Dla uczestników udział w LA Fashion Week był wielkim wyróżnieniem. Hubert wielokrotnie powtarzał, że to najlepsze chwile w jego życiu i że na wybiegu czuł się, jak milion dolarów. To jednak nie był koniec przygody z wielkim światem mody. Uczestnicy wzięli także udział w ostatniej sesji zdjęciowej. Wykonał ją fotograf, który na co dzień robi zdjęcia światowej sławy gwiazdom. Modelki i modele prezentowali kreacje słynnych projektantów - Waltera Mendeza i Ryana Patrosa. Półfinaliści czuli, że praca z tak znanymi osobami to dla nich zaszczyt. Niektórzy z nich z tego powodu czuli się też odrobinę zawstydzeni i skrępowani. Sesja odbyła się w malowniczej scenerii na pustyni przy Yucca Valley.
W wyborze finałowej trójki jurorów wsparli twórcy niezwykłych strojów z ostatniej sesji zdjęciowej. Byli oni zachwyceni Kasią i zgodnie przyznali, że zatrudniliby ją jeszcze raz! Na temat Kasi mocne słowa padły z ust Marcina Tyszki, który powiedział: "Na castingu pojawiła się gwiazdeczka powiatowej dyskoteki. No nie dawałem złamanego grosza za ciebie i jak widze ciebie teraz, to mogę powiedzieć tylko: gratulacje".
Dobre wrażenie zrobił także Hubert. Wszyscy przyznali, że świetnie poradził sobie zarówno podczas pokazów, jak i na sesji, a wybieg wprost go kocha. Zdjęcie Ani również wyszło doskonale, a projektanci zaznaczyli, że dobrze im się z nią pracowało.
Magda dała sobie radę podczas sesji, jednak zabrakło "efektu wow" i musiała pożegnać się z programem.

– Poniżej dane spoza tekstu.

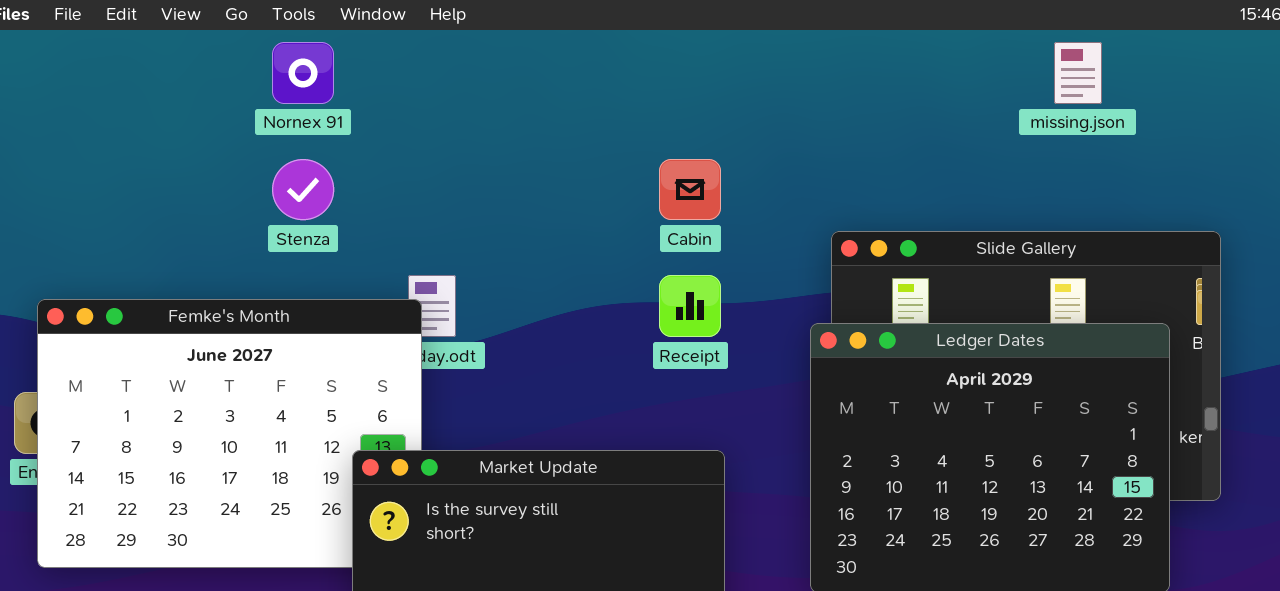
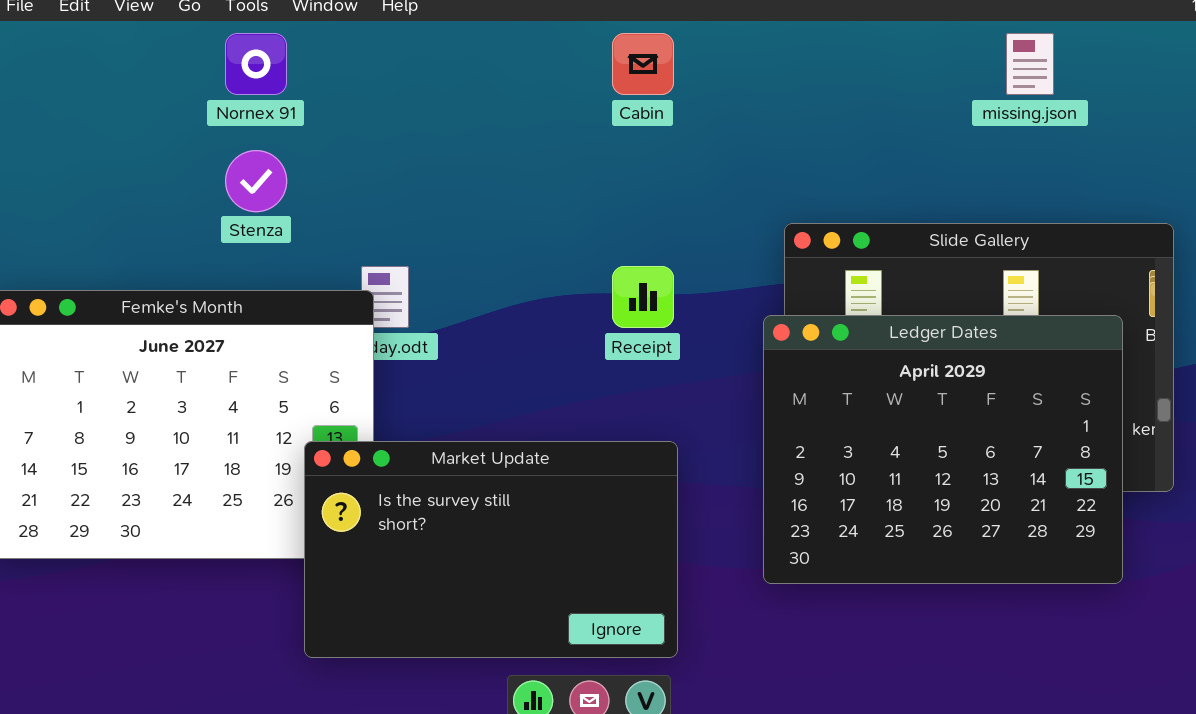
Cabin: [659,159,721,220] -> [612,33,674,95], moved

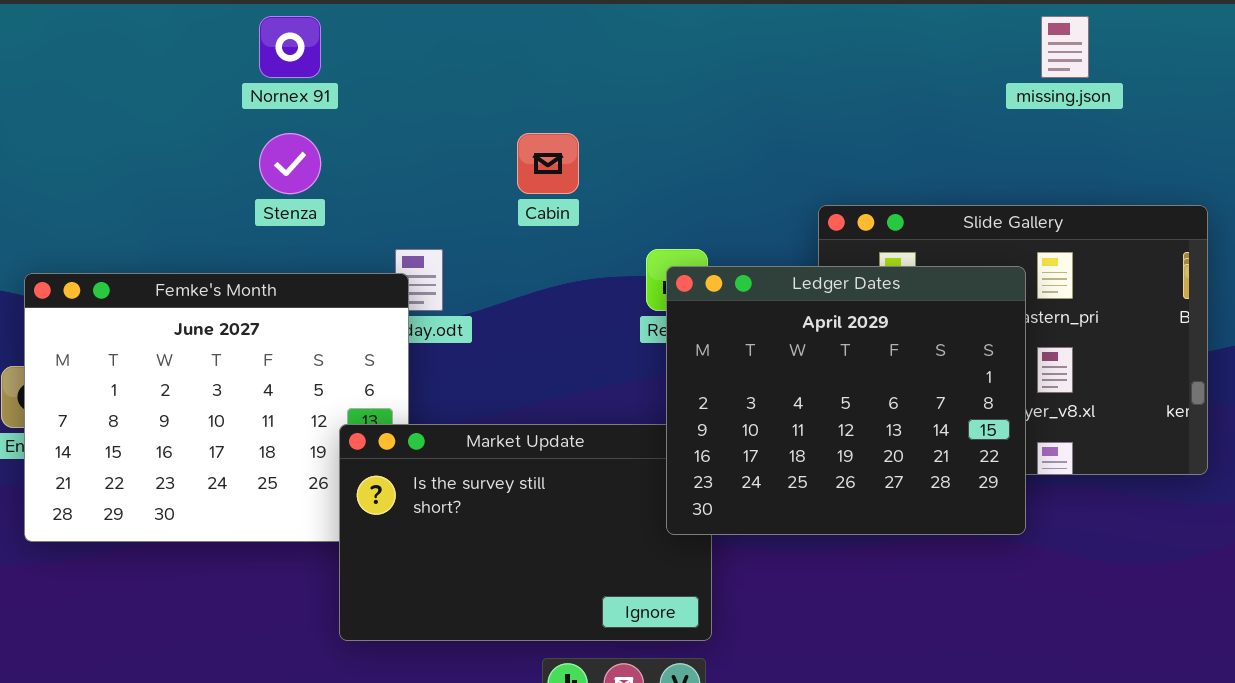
Cabin: [612,33,674,95] -> [517,133,579,194], moved
Ledger Dates: [763,315,1123,584] -> [666,266,1026,535], moved

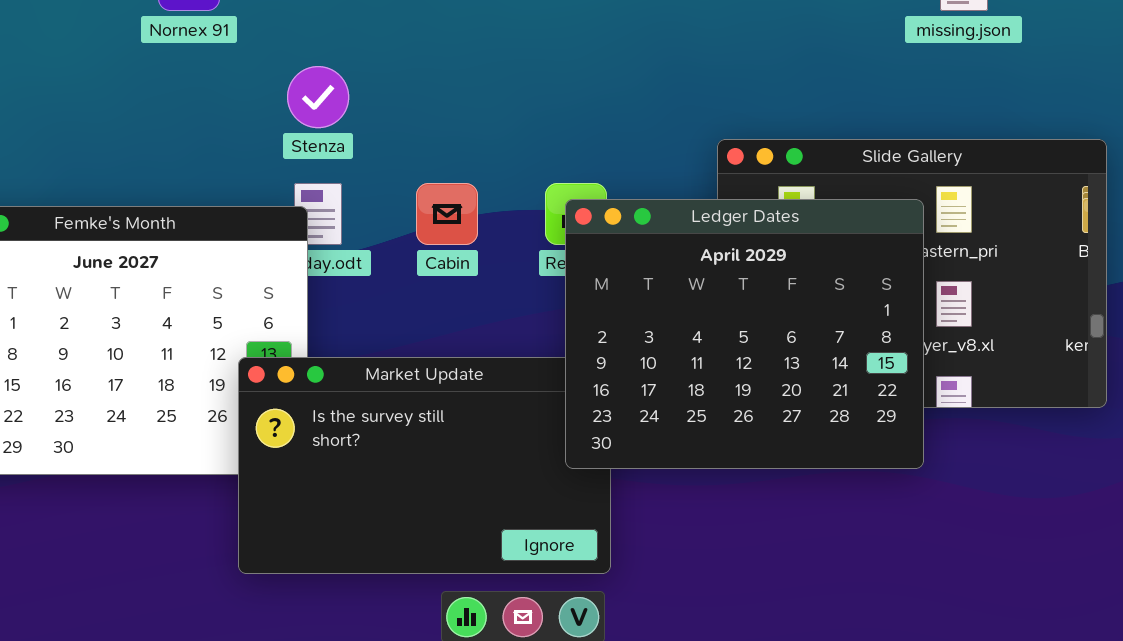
Stenza: [259,133,321,194] -> [287,66,349,128], moved
Cabin: [517,133,579,194] -> [416,183,478,245], moved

Natomiast projektanci i jurorzy byli zachwyceni tym, jak Michał poradził sobie na planie - usłyszał od nich, że jego zdjęcia to mnóstwo materiału do pracy i że nie znaleźli niczego, co trzeba byłoby poprawić. Mimo tego, to właśnie on był drugą osobą, która odpadła w tym odcinku.
Do wielkego finału zakwalifikowali się: Huber Gromadzki, Anna Markowska i Kasia Szklarczyk. Uważacie, że to dobra decyzja?